::: Source information :::

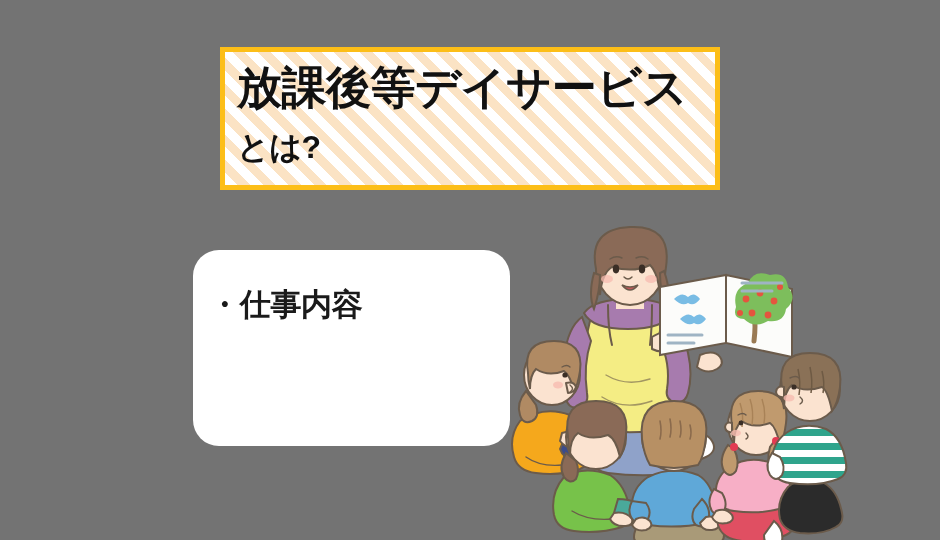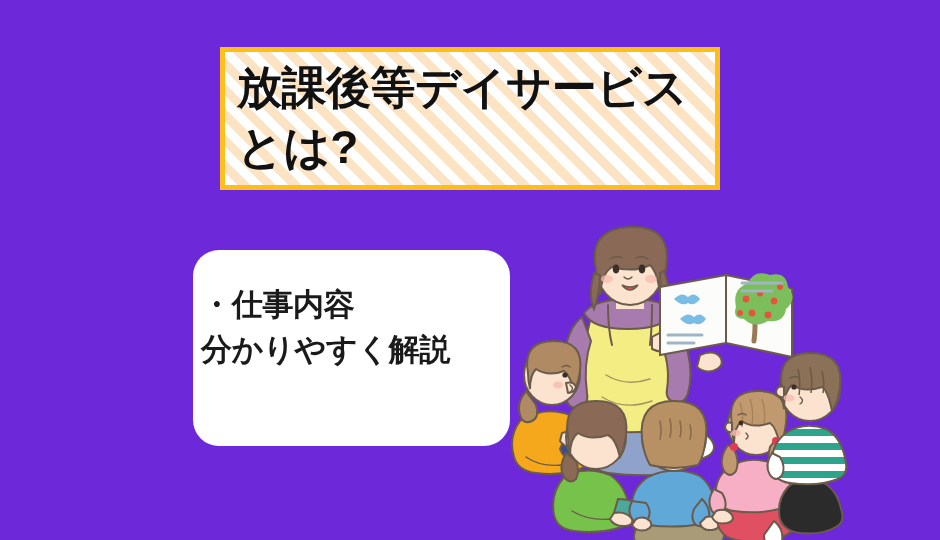--- a/index.html
+++ b/index.html
@@ -9,21 +9,21 @@
   body {
     width: 940px;
     height: 540px;
     overflow: hidden;
     font-family: "Liberation Sans", "DejaVu Sans", sans-serif;
   }
   #slide {
     position: relative;
     width: 940px;
     height: 540px;
-    background: #6d28d9;
+    background: #737373;
     overflow: hidden;
   }
 
   
   #title-banner {
     position: absolute;
     left: 220px;
     top: 47px;
     width: 500px;
     height: 143px;
@@ -43,35 +43,35 @@
     color: #111111;
     font-weight: bold;
     letter-spacing: -0.5px;
     white-space: nowrap;
   }
   #title-line-1 {
     font-size: 45px;
     line-height: 60px;
   }
   #title-line-2 {
-    font-size: 46px;
+    font-size: 32px;
     line-height: 58px;
   }
 
   
   #bullet-card {
     position: absolute;
     left: 193px;
     top: 250px;
     width: 317px;
     height: 196px;
     background: #ffffff;
     border-radius: 26px;
     box-sizing: border-box;
-    padding: 32px 0 0 4px;
+    padding: 32px 0 0 12px;
   }
   .bullet-line {
     color: #1a1a1a;
     font-size: 31px;
     line-height: 45px;
     font-weight: 600;
     white-space: nowrap;
     letter-spacing: -0.3px;
   }
   .bullet-line.indent-0 { padding-left: 4px; }
@@ -92,21 +92,20 @@
 
 <div id="slide">
 
   <div id="title-banner">
     <div class="title-line" id="title-line-1">放課後等デイサービス</div>
     <div class="title-line" id="title-line-2">とは?</div>
   </div>
 
   <div id="bullet-card">
     <div class="bullet-line indent-1">・仕事内容</div>
-    <div class="bullet-line indent-0">分かりやすく解説</div>
   </div>
 
   <div id="illustration">
     <svg width="430" height="315" viewBox="0 0 430 315" xmlns="http://www.w3.org/2000/svg">
       <defs>
         <style>
           .ln { fill:none; stroke:#6B5B4B; stroke-width:2; stroke-linecap:round; stroke-linejoin:round; }
           .ln-thin { fill:none; stroke:#6B5B4B; stroke-width:1.4; stroke-linecap:round; stroke-linejoin:round; }
           .skin { fill:#FBE3D0; }
           .skinln { fill:#FBE3D0; stroke:#6B5B4B; stroke-width:2; stroke-linejoin:round; }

:::

Give the data above back unchanged, except for the pictures.

Answer space:
--- a/index.html
+++ b/index.html
@@ -9,21 +9,21 @@
   body {
     width: 940px;
     height: 540px;
     overflow: hidden;
     font-family: "Liberation Sans", "DejaVu Sans", sans-serif;
   }
   #slide {
     position: relative;
     width: 940px;
     height: 540px;
-    background: #6d28d9;
+    background: #737373;
     overflow: hidden;
   }
 
   
   #title-banner {
     position: absolute;
     left: 220px;
     top: 47px;
     width: 500px;
     height: 143px;
@@ -43,35 +43,35 @@
     color: #111111;
     font-weight: bold;
     letter-spacing: -0.5px;
     white-space: nowrap;
   }
   #title-line-1 {
     font-size: 45px;
     line-height: 60px;
   }
   #title-line-2 {
-    font-size: 46px;
+    font-size: 32px;
     line-height: 58px;
   }
 
   
   #bullet-card {
     position: absolute;
     left: 193px;
     top: 250px;
     width: 317px;
     height: 196px;
     background: #ffffff;
     border-radius: 26px;
     box-sizing: border-box;
-    padding: 32px 0 0 4px;
+    padding: 32px 0 0 12px;
   }
   .bullet-line {
     color: #1a1a1a;
     font-size: 31px;
     line-height: 45px;
     font-weight: 600;
     white-space: nowrap;
     letter-spacing: -0.3px;
   }
   .bullet-line.indent-0 { padding-left: 4px; }
@@ -92,21 +92,20 @@
 
 <div id="slide">
 
   <div id="title-banner">
     <div class="title-line" id="title-line-1">放課後等デイサービス</div>
     <div class="title-line" id="title-line-2">とは?</div>
   </div>
 
   <div id="bullet-card">
     <div class="bullet-line indent-1">・仕事内容</div>
-    <div class="bullet-line indent-0">分かりやすく解説</div>
   </div>
 
   <div id="illustration">
     <svg width="430" height="315" viewBox="0 0 430 315" xmlns="http://www.w3.org/2000/svg">
       <defs>
         <style>
           .ln { fill:none; stroke:#6B5B4B; stroke-width:2; stroke-linecap:round; stroke-linejoin:round; }
           .ln-thin { fill:none; stroke:#6B5B4B; stroke-width:1.4; stroke-linecap:round; stroke-linejoin:round; }
           .skin { fill:#FBE3D0; }
           .skinln { fill:#FBE3D0; stroke:#6B5B4B; stroke-width:2; stroke-linejoin:round; }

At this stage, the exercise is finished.